NEW YORK (Reuters) - Bank of New York Mellon Corp must face a lawsuit seeking to hold it liable for causing $1.12 billion of investor losses by failing to properly monitor five trusts backed by toxic residential mortgages, a Manhattan federal judge ruled.
U.S. District Judge Gregory Woods said Belgium’s Royal Park Investments SA/NV may pursue claims that the bank, as trustee for trusts dating from 2005 to 2007, ignored widespread, systemic abuse in how the underlying loans were underwritten and serviced, and failed to require that bad loans be repurchased.
“Indeed,” Woods wrote in his decision on Wednesday, “it would be implausible to assume that somehow all of the mortgage loans underlying the trusts miraculously avoided the pervasive practices of the industry at the time.”
The judge let Royal Park pursue claims including breach of contract, breach of trust, and violations of the federal Trust Indenture Act. Some other claims were dismissed.
Royal Park contended that Bank of New York breached its duties in part out of fear it might anger or lose business from other financial services companies in retaliation.
Other Manhattan federal judges have in the last year let Royal Park pursue similar claims against Deutsche Bank AG and HSBC Holdings Plc.
A spokesman for Bank of New York Mellon declined immediate comment.

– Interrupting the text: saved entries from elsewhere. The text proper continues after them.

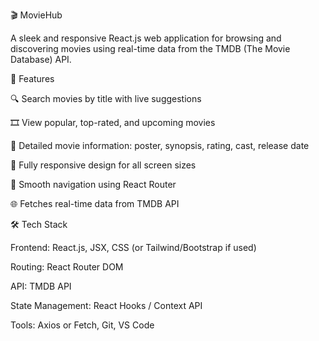 🎬 MovieHub

A sleek and responsive React.js web application for browsing and discovering movies using real-time data from the TMDB (The Movie Database) API.

🚀 Features

🔍 Search movies by title with live suggestions

🎞️ View popular, top-rated, and upcoming movies

📄 Detailed movie information: poster, synopsis, rating, cast, release date

📱 Fully responsive design for all screen sizes

🔁 Smooth navigation using React Router

🌐 Fetches real-time data from TMDB API


🛠️ Tech Stack

Frontend: React.js, JSX, CSS (or Tailwind/Bootstrap if used)

Routing: React Router DOM

API: TMDB API

State Management: React Hooks / Context API

Tools: Axios or Fetch, Git, VS Code

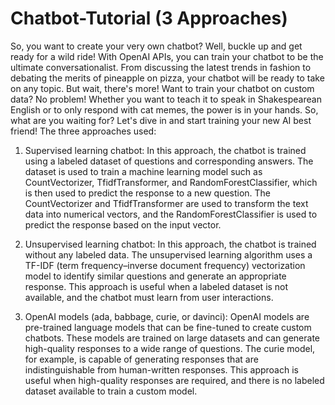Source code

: # Chatbot-Tutorial (3 Approaches)
So, you want to create your very own chatbot? Well, buckle up and get ready for a wild ride! With OpenAI APIs, you can train your chatbot to be the ultimate conversationalist. From discussing the latest trends in fashion to debating the merits of pineapple on pizza, your chatbot will be ready to take on any topic. But wait, there's more! Want to train your chatbot on custom data? No problem! Whether you want to teach it to speak in Shakespearean English or to only respond with cat memes, the power is in your hands. So, what are you waiting for? Let's dive in and start training your new AI best friend! The three approaches used:

1. Supervised learning chatbot: In this approach, the chatbot is trained using a labeled dataset of questions and corresponding answers. The dataset is used to train a machine learning model such as CountVectorizer, TfidfTransformer, and RandomForestClassifier, which is then used to predict the response to a new question. The CountVectorizer and TfidfTransformer are used to transform the text data into numerical vectors, and the RandomForestClassifier is used to predict the response based on the input vector.

2. Unsupervised learning chatbot: In this approach, the chatbot is trained without any labeled data. The unsupervised learning algorithm uses a TF-IDF (term frequency–inverse document frequency) vectorization model to identify similar questions and generate an appropriate response. This approach is useful when a labeled dataset is not available, and the chatbot must learn from user interactions.

3. OpenAI models (ada, babbage, curie, or davinci): OpenAI models are pre-trained language models that can be fine-tuned to create custom chatbots. These models are trained on large datasets and can generate high-quality responses to a wide range of questions. The curie model, for example, is capable of generating responses that are indistinguishable from human-written responses. This approach is useful when high-quality responses are required, and there is no labeled dataset available to train a custom model.
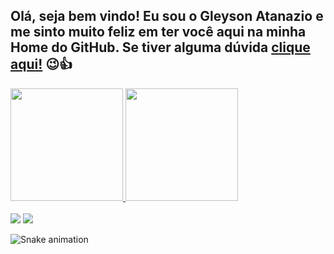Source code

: ## Olá, seja bem vindo! Eu sou o Gleyson Atanazio e me sinto muito feliz em ter você aqui na minha Home do GitHub. Se tiver alguma dúvida  <a href = "mailto:gleysonasilva@gmail.com" target="_blank">clique aqui!</a> 😉👍
 <div>
  <a href="https://github.com/gleysonatanazio">
  <img height="180em" src="https://github-readme-stats.vercel.app/api?username=gleysonatanazio&show_icons=true&theme=dracula&include_all_commits=true&count_private=true"/>
  <img height="180em" src="https://github-readme-stats.vercel.app/api/top-langs/?username=gleysonatanazio&layout=compact&langs_count=16&theme=dracula"/>
</div>
<div style="display: inline_block"><br>
  

<div> 
 <a href = "mailto:gleysonasilva@gmail.com"><img src="https://img.shields.io/badge/-Gmail-%23333?style=for-the-badge&logo=gmail&logoColor=white" target="_blank"></a>
  <a href="https://www.linkedin.com/in/gleyson-atanazio-da-silva/" target="_blank"><img src="https://img.shields.io/badge/-LinkedIn-%230077B5?style=for-the-badge&logo=linkedin&logoColor=white" target="_blank"></a> 


  ![Snake animation](https://github.com/gleysonatanazio/gleysonatanazio/blob/output/github-contribution-grid-snake.svg)

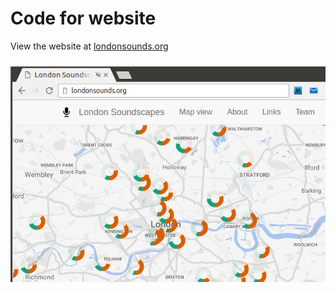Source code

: # Code for website

View the website at [londonsounds.org](http://londonsounds.org)

![Screenshot of urban sounds website](website.png)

Royal Park has sought class-action status on behalf of other investors. It said its own residential mortgage-backed securities in the five trusts overseen by Bank of New York Mellon have become “completely worthless.”
Bond issuers appoint trustees to ensure that payments are funneled to investors, and handle back-office work after securities are sold.
The case is Royal Park Investments SA/NV v. Bank of New York Mellon, U.S. District Court, Southern District of New York, No. 14-06502.